Another thing I decided to do was wear the exact same outfit to church every week for the month. My rationale behind this was that I found myself spending a lot more time ruminating over what I wore to church over what I wore to other events. When I read through the clothes chapter and thought about the Sundays where I focused more on what I was going to wear over preparing my heart to worship and serve Jesus, I felt very convicted. So gray shirt, jeans, and black Toms for the four Sundays. I threw on my coral beads too. At the time of this post’s publishing I will have completed my fourth Sunday wearing the same outfit. It was incredibly freeing and powerful. I resisted telling people what I was doing, I maybe told two people the entire time. It made me think about my sweet friends in India and Sudan who have one outfit for church. They wear their best dress or sari every week, the same outfit over and over. When I thought about them, I prayed for them, and their faith and passion for Jesus brought tears to my eyes. They have so much more faith than me. They are living out Matthew 6- they don’t worry about their clothes, even though they have so little.

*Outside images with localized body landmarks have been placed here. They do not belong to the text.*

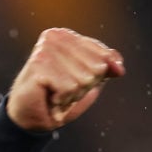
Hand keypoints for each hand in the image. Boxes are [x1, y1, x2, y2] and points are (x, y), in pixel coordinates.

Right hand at [6, 28, 124, 131]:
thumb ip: (107, 67)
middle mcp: (55, 37)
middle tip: (64, 90)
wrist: (32, 116)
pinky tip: (50, 97)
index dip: (95, 77)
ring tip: (56, 93)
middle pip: (96, 68)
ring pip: (83, 80)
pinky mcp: (39, 65)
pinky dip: (62, 100)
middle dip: (83, 87)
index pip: (104, 57)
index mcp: (67, 36)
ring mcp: (46, 49)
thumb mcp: (90, 80)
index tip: (75, 81)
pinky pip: (69, 88)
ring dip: (72, 95)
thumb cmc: (60, 95)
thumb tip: (119, 67)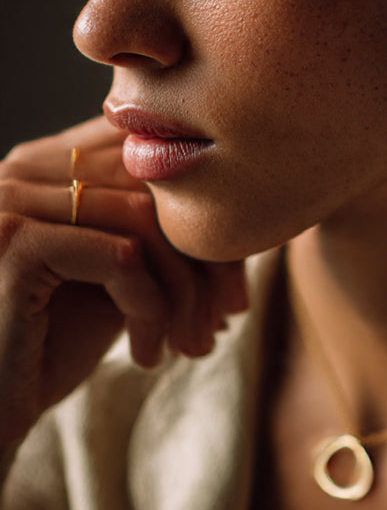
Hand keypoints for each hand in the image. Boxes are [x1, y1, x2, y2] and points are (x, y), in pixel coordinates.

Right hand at [0, 116, 247, 445]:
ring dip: (185, 289)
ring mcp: (12, 201)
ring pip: (145, 220)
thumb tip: (241, 217)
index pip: (151, 158)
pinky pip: (122, 256)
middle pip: (154, 187)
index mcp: (47, 166)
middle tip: (232, 309)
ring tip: (194, 342)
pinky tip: (148, 352)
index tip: (233, 272)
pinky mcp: (14, 243)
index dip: (205, 212)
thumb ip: (155, 230)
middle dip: (209, 254)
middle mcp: (24, 170)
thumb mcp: (115, 277)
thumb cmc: (51, 346)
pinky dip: (151, 305)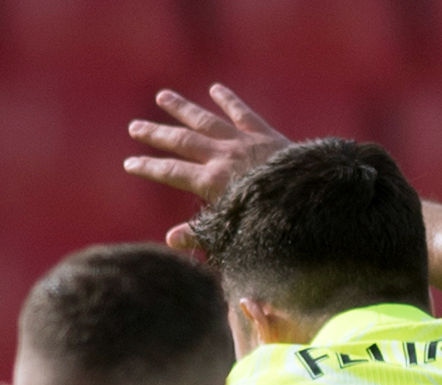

This month was easy looking back, but the first two weeks of my job were a bit of a challenge. I had about four-five outfits to wear, and I wondered if people noticed that I kept wearing the same mustard cardigan and black dress pants over and over. I was nervous, I wanted to make a good first impression. But when I worried about what others thought, God reminded me that He placed me at my position, and that He is in control. And I began to realize that my stress and worry about clothing has, at times, kept me from focusing on God. There is beauty in simplicity.
At the beginning of the month I had 269 items. Now, at the end of the month, I’ve purged down to 215. I know I can purge even more, and I’m slowly getting there. With the purging of my possessions I’m cleaning out my heart as well. I’m striving to strip away at the excess, the worry, the focus on temporary things. I have a yearning for something more, something deeper than the “American Dream”.
With the month drawing to a close, I’m going to return to my wardrobe. I’m going to wear my cute ethical clothes and my scarves again. I’ll pull out my bright skirts and bold jewelry. These things aren’t bad, unless I am hoarding and focusing on myself through my clothes. It’s a heart issue, and that’s what I’m working on. I want a heart of generosity, and a heart focused on what really matters.
I want my life to be about others and about God, not on myself. I’m striving for a life lived with open hands, dropping everything I have at the feet of Jesus so he can use me and my possessions to bless others.